* **Required action**
Return the stretch of the word suggestion article below that begins at the words "Data Preprocessing" and stops after the words "count by count.", copied word for word.

* **Selected extract**

★ ★ ★ ★ ★ ★ ★

Word Suggestion Algorithm

We use automatic correction (Autocorrect) every day on our mobile phones and computers. So how does the autocorrect mechanism work? In this article, I will try to explain an example structure using the Python programming language regarding the autocorrect algorithm used in NLP. Even if the algorithm that I will design is not the same as the algorithms used in phones, it is useful to say that it is a very efficient structure :)

Data Preprocessing

In most machine learning processes, cleaning the data with preprocessing and making it meaningful is one of the most important steps. Let’s use a very famous quote from Shakespeare previously defined in our NLP algorithm.

“O for a Muse of fire, that would ascend The brightest heaven of invention,
A kingdom for a stage, princes to act …… “

https://tr.wikipedia.org/wiki/William_Shakespeare

In this step, we have actually received a reference source. In this reference resource, we first need to find out which words are used and put them into a list structure (not a difficult step, actually :)) Then we need to find the words that are meaningful to us as output count by count.

★ ★ ★ ★ ★ ★ ★

* **Supplied information**
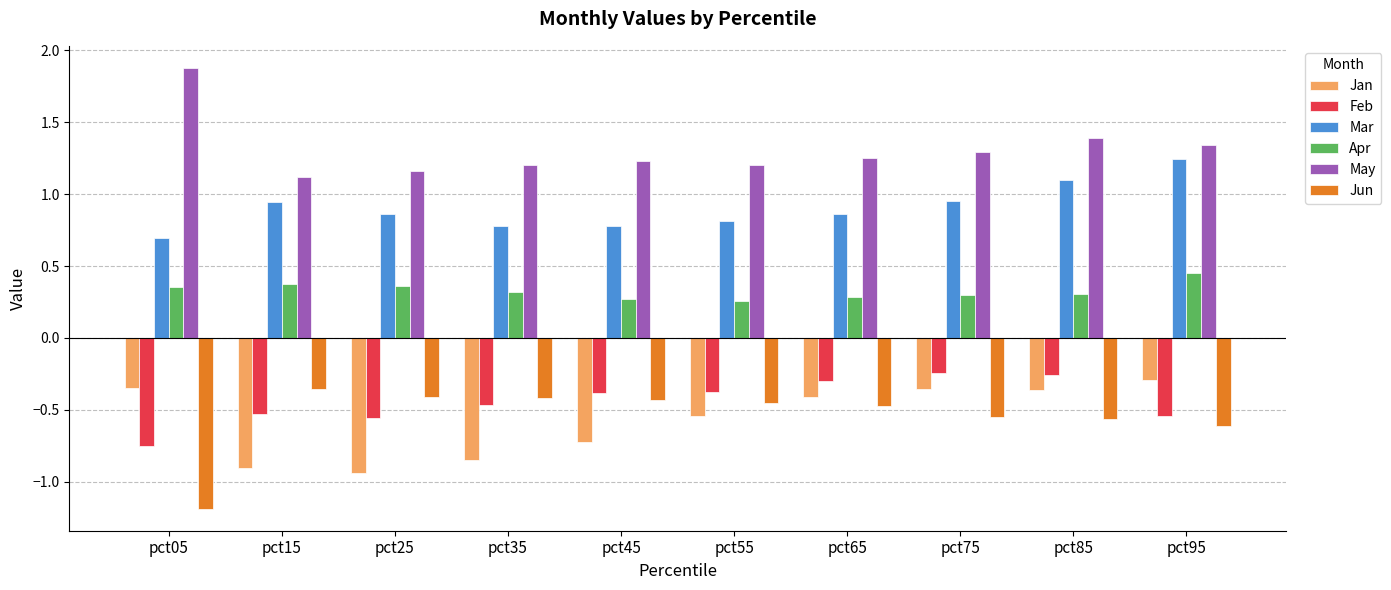

Count the number of categories in the chart.

10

★ ★ ★ ★ ★ ★ ★

* **Task response**
Data Preprocessing

In most machine learning processes, cleaning the data with preprocessing and making it meaningful is one of the most important steps. Let’s use a very famous quote from Shakespeare previously defined in our NLP algorithm.

“O for a Muse of fire, that would ascend The brightest heaven of invention,
A kingdom for a stage, princes to act …… “

https://tr.wikipedia.org/wiki/William_Shakespeare

In this step, we have actually received a reference source. In this reference resource, we first need to find out which words are used and put them into a list structure (not a difficult step, actually :)) Then we need to find the words that are meaningful to us as output count by count.